Daniel's Story follows closely the story of Anne Frank, but at the end Daniel survives, even though he got sick with typhus. In October 1944, Anne Frank and her sister Margo were transferred by train from Auschwitz to Bergen-Belsen where both died of typhus. According to the exhibit, little Erika and her mother both died at the end of Daniel's Story, just like Anne Frank and her mother. It occurred to me that little girls might deduce that there was further discrimination against females, and this might cause them to worry excessively about their chances in any future Holocaust.

Later, I learned from reading the book that Daniel's mother already had tuberculosis when she arrived at the Auschwitz-Birkenau death camp, and she died soon afterward. Anne Frank's mother also died of tuberculosis soon after she arrived at Auschwitz-Birkenau. In the book, Erika was selected to play the violin in the camp orchestra, so she was not sent to the gas chamber. According to the book, Erika was death marched from Auschwitz to the Gross-Rosen camp where she hid in the infirmary on the day that this camp was evacuated, as the Nazis tried to stay one step ahead of the advancing Soviet army. Erika survived and was in a displaced persons camp after the war, according to the book.

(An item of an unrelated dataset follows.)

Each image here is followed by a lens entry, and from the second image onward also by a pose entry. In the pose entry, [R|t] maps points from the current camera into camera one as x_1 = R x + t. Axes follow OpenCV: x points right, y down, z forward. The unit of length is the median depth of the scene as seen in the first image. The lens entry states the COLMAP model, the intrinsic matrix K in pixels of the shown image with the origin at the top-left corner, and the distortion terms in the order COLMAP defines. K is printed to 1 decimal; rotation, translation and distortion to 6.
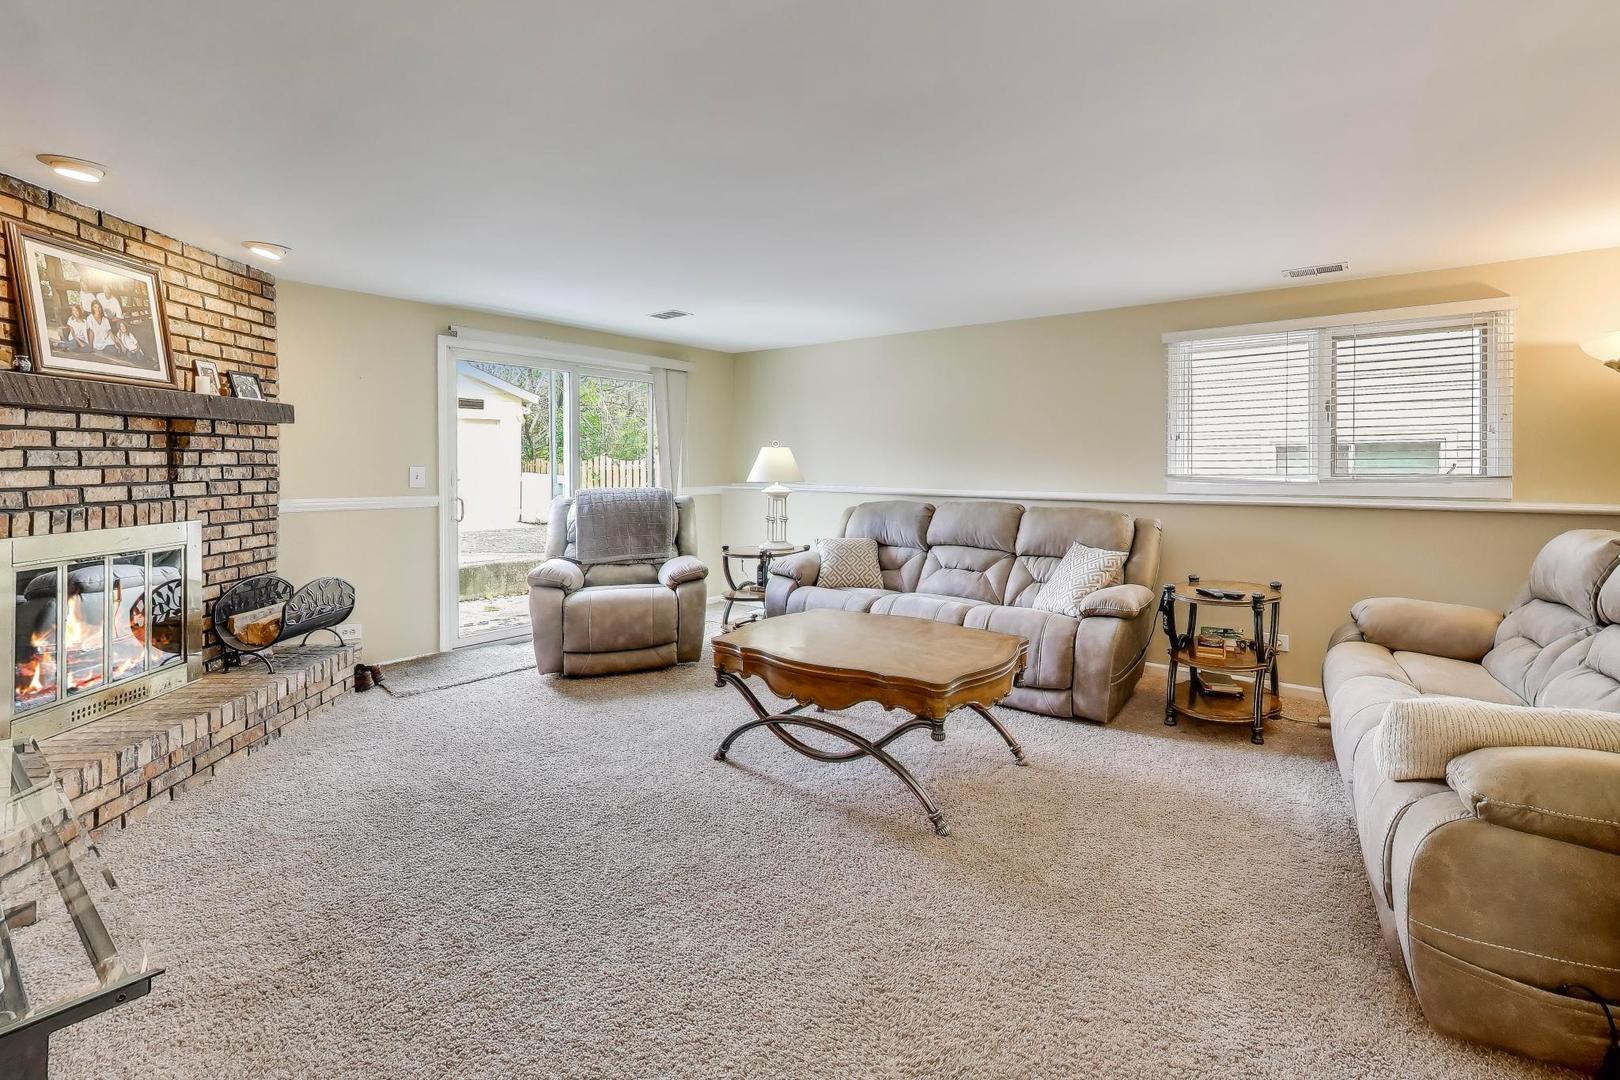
lens RADIAL K [[771.3, 0, 805.8], [0, 771.3, 474.8], [0, 0, 1]] dist [0.000870, 0.000189]
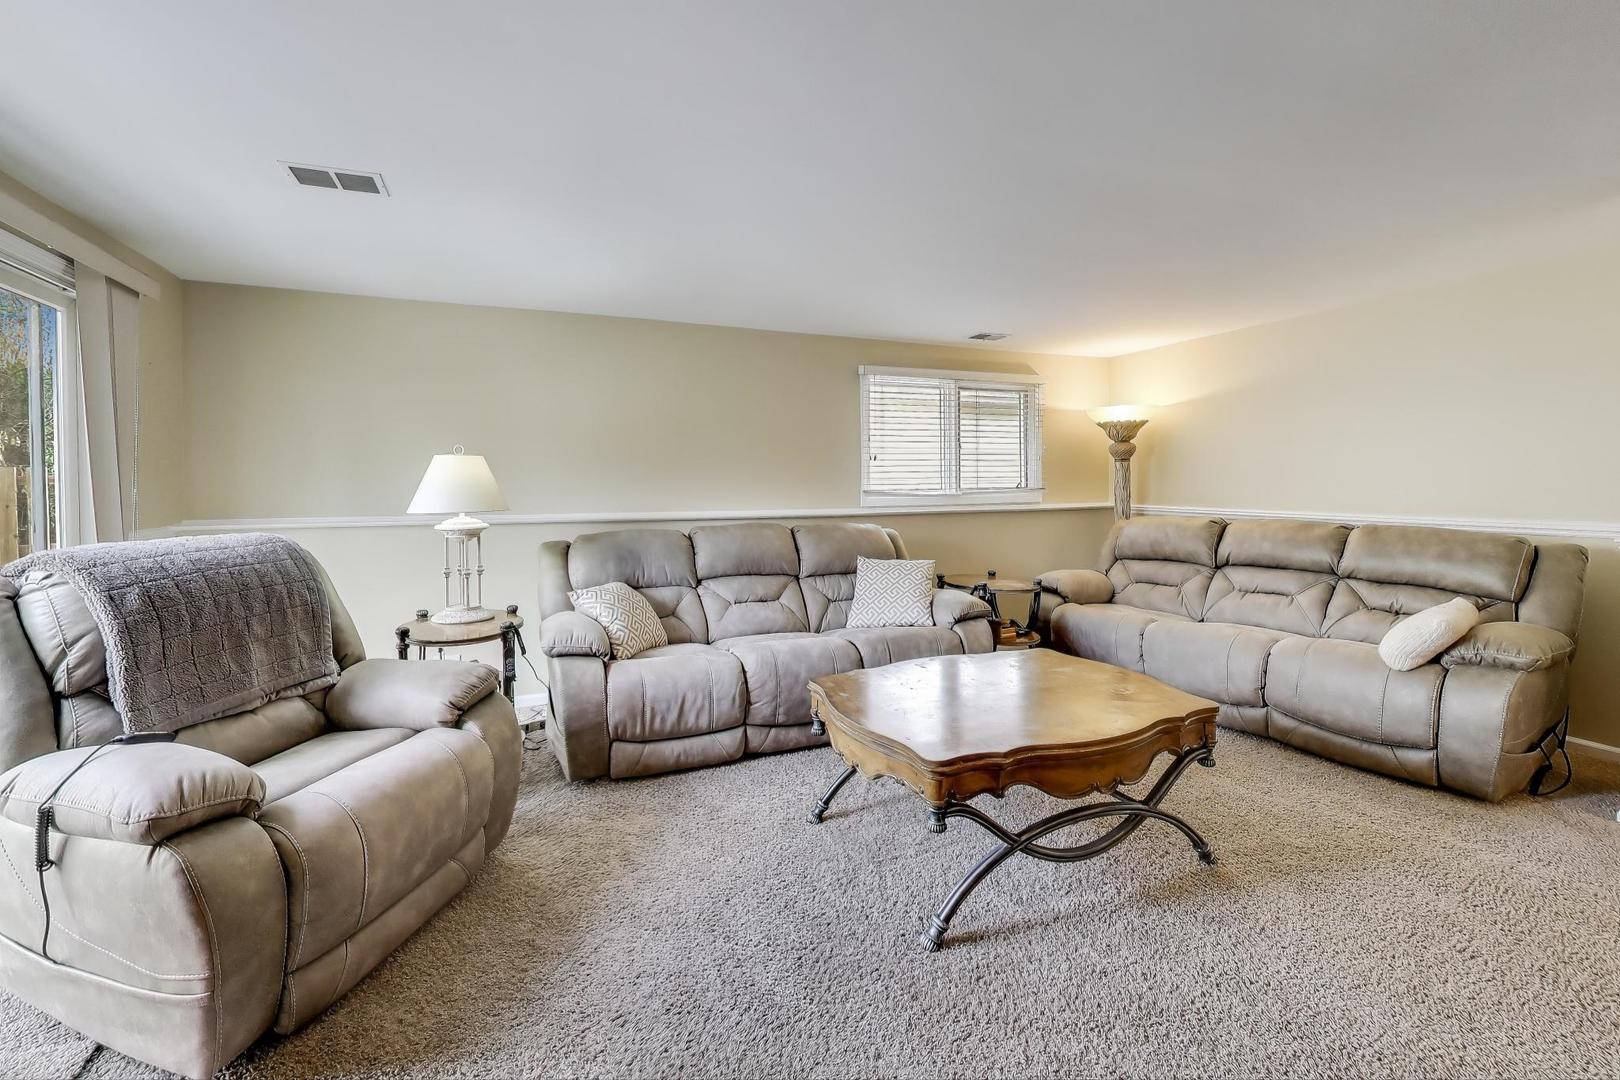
lens RADIAL K [[695.6, 0, 806.9], [0, 695.6, 492.4], [0, 0, 1]] dist [-0.000468, -0.000049]
pose [[0.481213, -0.015014, 0.876475, -0.799600], [0.017610, 0.999817, 0.007458, -0.010817], [-0.876427, 0.011846, 0.481389, 0.989916]]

At the exit from Daniel's Story, there is a blue mail box where visitors can deposit letters written to Daniel. I recalled that there was another mail box about the same size in the exhibit, which was a separate mail box for the Jews to use after the Nazis started making laws which restricted their lives in Germany. On that final note, I went through the door and was back in the Hall of Witness, where right in front of me, I saw a gray bench strategically placed for people to rest and reflect upon what they had just seen.

Although I spent two days in the year 2000 visiting the permanent exhibits at the museum, and was there for several hours each day, I never saw any of the adults crying. On the tour of Daniel's Story, there were children sobbing and one boy cried uncontrollably at the end when Daniel tells how the Jews were killed at Birkenau.

This is a very mild version of the Holocaust story, but children should be prepared by their parents or teachers before seeing this exhibit. Even then, young children might worry excessively after seeing this exhibit because there is no explanation for why the Jews were hated so much. The message seems to be that a Jew can be rich, living the good life, minding his own business, not hurting anyone, and all of a sudden, out of nowhere, everything is taken away from him, and for no reason at all, he is sent to a ghetto and then to a concentration camp and killed. How is a child of 11 supposed to make sense of this?